Phillip – good to hear results are positive, and I am right with you on the stay-off-the-nutty-stuff thing.
One humble question:
How to choose between the ‘expansion of space’ and its dual ‘matter shrinking’ that is observed when the comoving coordinates is choosen ?
Another humble question:
Do you realize that in all models the atom is ‘absolute’ in size, mass… As the fields, with energy, spread away from the source particles at ‘c’ speed the absolute viewpoint is impossible unless you accept that the total energy grow in time.
It must be true that the Universe will survive if the atoms were double sized, or is there a way to show that the actual size of atoms is special?
In this paper a new model is formally presented:
A self-similar model of the Universe unveils the nature of dark energy @ http://vixra.org/pdf/1107.0016v1.pdf
When I said “cience began when some folks decided to ask small questions: How does a ball roll down an inclined plane?” I was of course thinking of Galileo. I didn’t know that he actually said:
““I deem it of more value to find out some truth about however light a matter than to engage in long disputes about the greatest questions without achieving any truth.”* Right on!
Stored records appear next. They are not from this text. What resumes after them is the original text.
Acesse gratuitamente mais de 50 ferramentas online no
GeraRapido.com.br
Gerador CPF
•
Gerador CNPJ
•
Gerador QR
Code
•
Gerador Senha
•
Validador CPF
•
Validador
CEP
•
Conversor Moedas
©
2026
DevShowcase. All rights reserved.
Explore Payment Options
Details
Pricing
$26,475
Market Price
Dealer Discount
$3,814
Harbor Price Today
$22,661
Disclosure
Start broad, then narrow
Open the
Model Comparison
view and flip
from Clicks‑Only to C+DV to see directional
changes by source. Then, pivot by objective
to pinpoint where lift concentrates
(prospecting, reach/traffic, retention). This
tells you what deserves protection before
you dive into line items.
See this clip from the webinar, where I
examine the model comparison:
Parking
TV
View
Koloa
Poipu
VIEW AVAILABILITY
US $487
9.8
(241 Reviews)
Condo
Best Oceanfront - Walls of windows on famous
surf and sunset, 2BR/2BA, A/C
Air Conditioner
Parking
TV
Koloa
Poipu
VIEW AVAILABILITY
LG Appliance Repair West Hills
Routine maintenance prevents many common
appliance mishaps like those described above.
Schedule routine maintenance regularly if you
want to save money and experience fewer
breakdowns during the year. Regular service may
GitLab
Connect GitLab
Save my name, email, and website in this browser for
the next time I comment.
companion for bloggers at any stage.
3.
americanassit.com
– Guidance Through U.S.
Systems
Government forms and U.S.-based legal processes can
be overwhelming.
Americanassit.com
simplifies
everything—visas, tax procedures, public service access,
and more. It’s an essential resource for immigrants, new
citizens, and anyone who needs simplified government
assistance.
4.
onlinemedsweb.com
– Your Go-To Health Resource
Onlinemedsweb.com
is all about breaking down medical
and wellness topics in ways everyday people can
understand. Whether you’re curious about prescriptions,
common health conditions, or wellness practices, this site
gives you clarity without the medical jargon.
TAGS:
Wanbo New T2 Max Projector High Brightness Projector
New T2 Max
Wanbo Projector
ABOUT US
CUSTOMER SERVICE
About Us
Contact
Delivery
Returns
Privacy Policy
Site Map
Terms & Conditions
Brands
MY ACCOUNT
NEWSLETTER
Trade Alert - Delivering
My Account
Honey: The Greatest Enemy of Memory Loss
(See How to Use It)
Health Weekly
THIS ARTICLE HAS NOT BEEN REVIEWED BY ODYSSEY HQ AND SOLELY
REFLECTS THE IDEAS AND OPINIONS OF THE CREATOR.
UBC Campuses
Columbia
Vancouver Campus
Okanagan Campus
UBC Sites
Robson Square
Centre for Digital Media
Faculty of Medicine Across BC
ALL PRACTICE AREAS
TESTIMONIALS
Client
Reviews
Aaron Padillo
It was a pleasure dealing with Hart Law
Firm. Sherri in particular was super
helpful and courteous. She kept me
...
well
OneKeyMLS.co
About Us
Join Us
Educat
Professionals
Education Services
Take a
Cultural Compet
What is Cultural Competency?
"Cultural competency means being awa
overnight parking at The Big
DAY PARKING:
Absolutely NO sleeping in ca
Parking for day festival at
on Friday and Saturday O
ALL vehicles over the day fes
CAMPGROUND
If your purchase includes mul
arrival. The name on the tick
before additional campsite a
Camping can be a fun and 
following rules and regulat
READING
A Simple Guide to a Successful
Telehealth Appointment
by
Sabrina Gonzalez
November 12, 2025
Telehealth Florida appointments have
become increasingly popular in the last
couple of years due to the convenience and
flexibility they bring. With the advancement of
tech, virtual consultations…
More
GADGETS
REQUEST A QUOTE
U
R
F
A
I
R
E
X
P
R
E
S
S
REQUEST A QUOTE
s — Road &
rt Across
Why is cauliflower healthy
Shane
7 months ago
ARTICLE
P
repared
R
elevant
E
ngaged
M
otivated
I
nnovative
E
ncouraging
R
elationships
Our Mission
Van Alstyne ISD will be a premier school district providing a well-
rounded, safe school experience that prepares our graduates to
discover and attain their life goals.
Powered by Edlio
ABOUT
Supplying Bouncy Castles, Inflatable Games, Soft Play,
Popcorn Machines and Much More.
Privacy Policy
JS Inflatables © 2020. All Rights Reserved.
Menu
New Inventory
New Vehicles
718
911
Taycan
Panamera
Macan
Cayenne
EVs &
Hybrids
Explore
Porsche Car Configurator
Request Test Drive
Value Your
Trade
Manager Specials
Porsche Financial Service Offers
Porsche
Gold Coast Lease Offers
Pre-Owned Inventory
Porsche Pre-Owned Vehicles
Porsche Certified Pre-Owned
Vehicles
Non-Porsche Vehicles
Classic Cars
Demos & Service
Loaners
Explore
This then was a deliberate turning away from Too Big questions.
* quoted in Physics Today obituary for Massimilia Baldo Ceolin:
“A special commemorative medallion showing Galileo presenting a telescope to the Doge was produced for the occasion. Its reverse carries an inscription in Italian of one of Milla’s favorite quotes by Galileo; its translation is “I deem it of more value to find out some truth about however light a matter than to engage in long disputes about the greatest questions without achieving any truth.” The motto of the Padua Institute of Physics, it was also used by Milla in her 2002 paper in the Annual Review of Nuclear and Particle Science (volume 52, page 1) on the nuclear emulsion era of the 1950s; each volume of the Annual Reviews starts with a historical review by a distinguished scientist.”
But didn’t Galileo take on the Pope and the Inquisition on the question of the Copernican model of the Earth’s motion – “Eppur si muove!” – and all that? Such questions can hardly be called “light” or “humble”. Maybe Galileo’s emphasis is more on the potential “to find some truth” rather than on the size of question.